DOJ Sends a Message to Chief Compliance Officers
In its recent settlement with Johnson & Johnson, the Justice Department sent an important message to the compliance community by outlining “enhanced” compliance requirements. This was the first time that the Justice Department identified compliance program elements beyond “minimum” requirements.
What is DOJ’s purpose in outlining these “enhanced” requirements? Should companies implement these elements as part of an overall compliance program? It depends. DOJ is not suggesting that these requirements are the new “minimum” standard but it is clear that adopting them will increase protection for companies. Many of the enhanced requirements build on the minimum requirements and some come from compliance programs implemented under the supervision of a corporate monitor. Chief Compliance Officers should carefully review and consider which elements make sense.
1. Compliance Department – A senior executive will serve as the Chief Compliance Officer (CCO) and shall report to the Audit Committee of the Board. There shall be heads of compliance within each business sector and corporate function. There shall be a Global Compliance Leadership Team which reports to the CCO.
2. Gifts, Hospitality and Travel – Gifts are limited to those in “modest” value and appropriate under the circumstances. Hospitality and travel is limited to reasonably priced meals, accommodations and incidental expenses and should be a part of education programs, training, business meetings or conferences. Hospitality and travel are limited to the officials not others.
3. Complaints and Reports – In addition to maintaining a mechanism for making reports, the company shall create a “Sensitive Issue Triage Committee” to review and respond to any such FCPA issues as may arise.
4. Risk Assessments and Audits – The company will conduct risk assessment in markets where it has customers who are foreign governments. The company will annually conduct FCPA audits for a minimum of five operating companies who are in high risk markets and after the initial audit every three years for any such operating entity. These audits shall include, at a minimum: (1) on site visits by auditors and where appropriate legal and compliance personnel; (2) review of payments to health care providers; (3) creation of action plans from these audits; and (4) review of the books and records of distributors and agents.
5. Acquisitions – To the extent possible, conduct a pre-acquisition FCPA audit of any acquisition target and after acquisition a full FCPA audit within 18 months and training of all relevant personnel and business representatives within one year of acquisition.
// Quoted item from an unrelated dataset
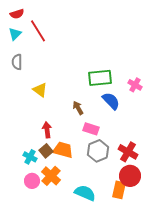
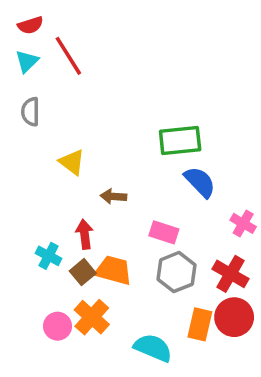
pink cross: (135, 85) -> (243, 223), moved
brown arrow: (78, 108) -> (113, 196), moved, turned -56
cyan cross: (30, 157) -> (49, 256), moved
orange rectangle: (119, 190) -> (200, 324), moved

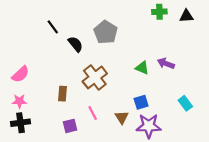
6. Relationships with Third Parties – The company shall conduct a thorough due diligence of all third party representatives including: (1) a review of the qualifications and business reputation of the third party; (2) written rationale for the use of the third party; and (3) a review of the FCPA risk areas. Due diligence is to be conducted by a local business and compliance representative and elevated for review if Red Flags appear or as appropriate. Contracts with such third parties are to include appropriate FCPA compliance terms and conditions including; (i) representatives and undertakings of the third party to compliance; (ii) right to audit; and (iii) right to terminate.
7. Training – Annual training to all directors, officers and employees who could “present corruption risk” to the company. The company shall provide enhanced and more in-depth training to those involved in company sponsored FCPA audits or those on the company acquisition team. Last, the company shall provide training to “relevant third parties acting on the companies behalf” at least every three years.
8. Annual Certifications – The company shall implement a system of certifications from each of the company’s corporate-level functions, divisions, and business units in each foreign country confirming that their local standard operating procedures adequately implement the company’s anticorruption policies and procedures, including training requirements, and that they are not aware of any FCPA or other corruption issues that have not already been reported to corporate compliance.”